The task:
In the entries that follow, repeat exactly the lines from the one that has "index mcp: (109, 72)" through the one that has "pinky tip: (330, 339)", but omit pictures.

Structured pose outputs

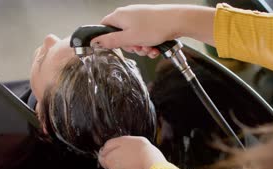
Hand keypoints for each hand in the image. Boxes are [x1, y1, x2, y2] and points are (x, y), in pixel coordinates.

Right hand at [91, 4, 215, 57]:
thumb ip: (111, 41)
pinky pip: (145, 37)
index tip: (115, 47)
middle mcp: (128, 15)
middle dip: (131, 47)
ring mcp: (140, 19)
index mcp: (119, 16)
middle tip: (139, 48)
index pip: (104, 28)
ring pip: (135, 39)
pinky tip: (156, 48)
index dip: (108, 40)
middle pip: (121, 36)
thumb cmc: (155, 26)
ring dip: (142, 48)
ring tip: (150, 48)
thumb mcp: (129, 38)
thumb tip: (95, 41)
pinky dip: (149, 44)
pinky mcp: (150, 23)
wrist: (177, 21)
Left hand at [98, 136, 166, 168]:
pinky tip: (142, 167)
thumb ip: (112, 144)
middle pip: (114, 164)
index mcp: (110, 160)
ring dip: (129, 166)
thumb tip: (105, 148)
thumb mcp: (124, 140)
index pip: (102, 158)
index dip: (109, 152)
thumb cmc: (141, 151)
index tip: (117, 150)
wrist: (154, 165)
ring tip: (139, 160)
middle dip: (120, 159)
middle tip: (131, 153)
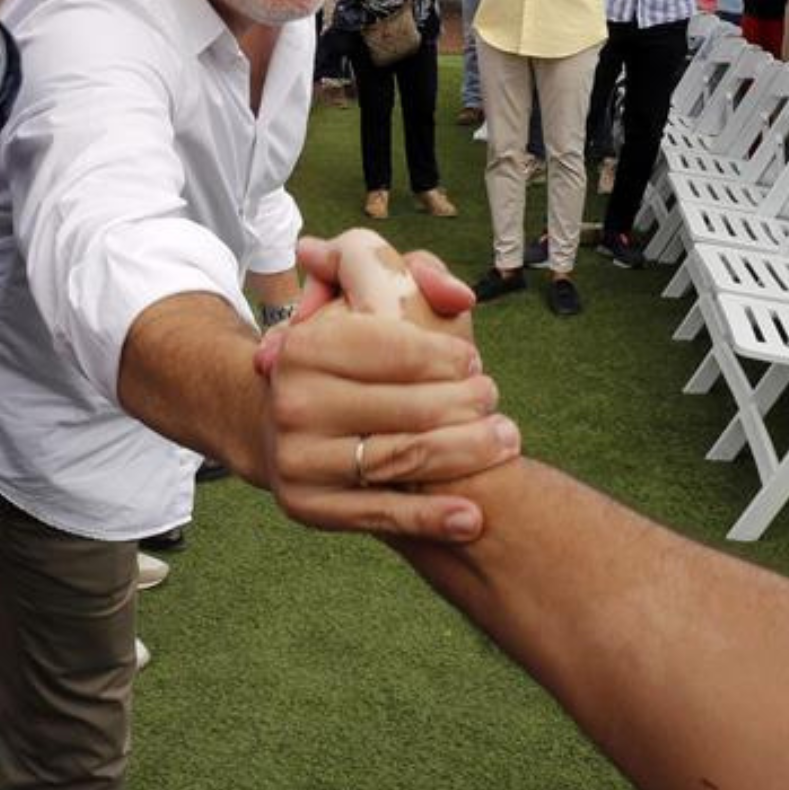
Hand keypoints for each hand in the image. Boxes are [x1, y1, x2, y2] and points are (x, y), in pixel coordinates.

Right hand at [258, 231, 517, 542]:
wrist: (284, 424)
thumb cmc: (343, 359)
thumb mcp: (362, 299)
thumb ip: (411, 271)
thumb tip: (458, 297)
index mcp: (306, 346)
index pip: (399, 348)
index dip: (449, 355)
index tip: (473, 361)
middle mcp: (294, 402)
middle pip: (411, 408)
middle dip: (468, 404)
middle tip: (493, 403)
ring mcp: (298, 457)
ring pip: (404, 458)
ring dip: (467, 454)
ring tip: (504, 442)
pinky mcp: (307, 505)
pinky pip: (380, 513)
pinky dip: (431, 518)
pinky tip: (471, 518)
--
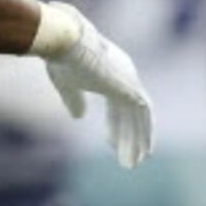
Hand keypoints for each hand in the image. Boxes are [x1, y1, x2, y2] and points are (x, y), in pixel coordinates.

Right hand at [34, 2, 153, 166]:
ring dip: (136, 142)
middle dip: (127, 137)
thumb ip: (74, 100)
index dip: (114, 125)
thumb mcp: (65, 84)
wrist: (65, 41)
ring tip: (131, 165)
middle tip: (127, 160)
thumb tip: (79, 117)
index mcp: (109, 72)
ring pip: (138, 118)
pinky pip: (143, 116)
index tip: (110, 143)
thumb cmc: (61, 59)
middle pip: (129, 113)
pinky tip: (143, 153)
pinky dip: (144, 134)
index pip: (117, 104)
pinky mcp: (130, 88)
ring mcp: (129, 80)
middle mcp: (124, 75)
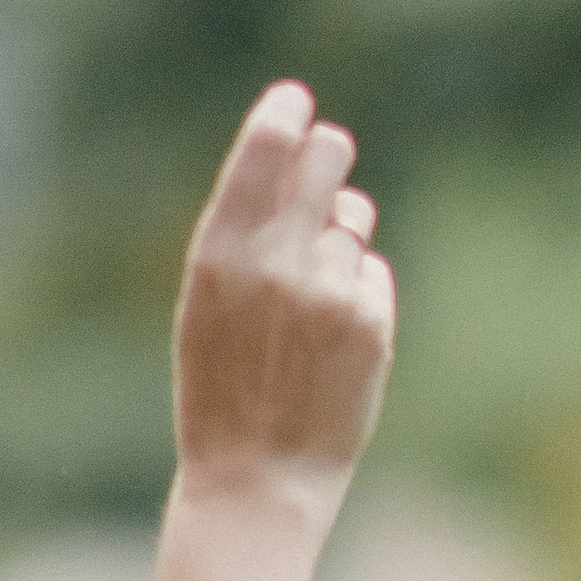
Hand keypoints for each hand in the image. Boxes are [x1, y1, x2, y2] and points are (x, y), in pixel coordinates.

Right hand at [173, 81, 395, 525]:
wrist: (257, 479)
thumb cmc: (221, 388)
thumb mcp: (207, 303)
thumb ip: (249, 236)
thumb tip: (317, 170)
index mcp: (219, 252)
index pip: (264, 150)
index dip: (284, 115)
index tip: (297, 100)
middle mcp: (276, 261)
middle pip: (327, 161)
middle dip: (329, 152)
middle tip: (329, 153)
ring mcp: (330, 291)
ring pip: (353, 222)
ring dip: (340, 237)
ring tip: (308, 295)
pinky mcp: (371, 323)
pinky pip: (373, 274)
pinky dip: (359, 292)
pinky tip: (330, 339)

The completed task:
index mcp: (109, 72)
ring pip: (138, 118)
pinky pip: (143, 116)
index tip: (110, 143)
thumb cmc: (61, 59)
middle pip: (129, 113)
pinky tip: (143, 153)
pinky dip: (144, 134)
index pip: (117, 104)
pinky mcp: (130, 88)
ring mcp: (129, 80)
middle mcp: (124, 75)
Hand keypoints for each hand in the image. Boxes are [x1, y1, x2, y2] and points are (x, y), in pixel coordinates.

Right hand at [173, 81, 395, 525]:
wrist: (257, 479)
thumb cmc: (221, 388)
thumb mcp: (207, 303)
thumb ip: (249, 236)
thumb tip: (317, 170)
index mcp: (219, 252)
index pip: (264, 150)
index dip: (284, 115)
index tip: (297, 100)
middle mcp: (276, 261)
middle pip: (327, 161)
middle dip: (329, 152)
middle tip: (329, 153)
ring mcp: (330, 291)
ring pip: (353, 222)
ring dip: (340, 237)
ring tip: (308, 295)
pinky mcp: (371, 323)
pinky pip: (373, 274)
pinky dip: (359, 292)
pinky tip: (330, 339)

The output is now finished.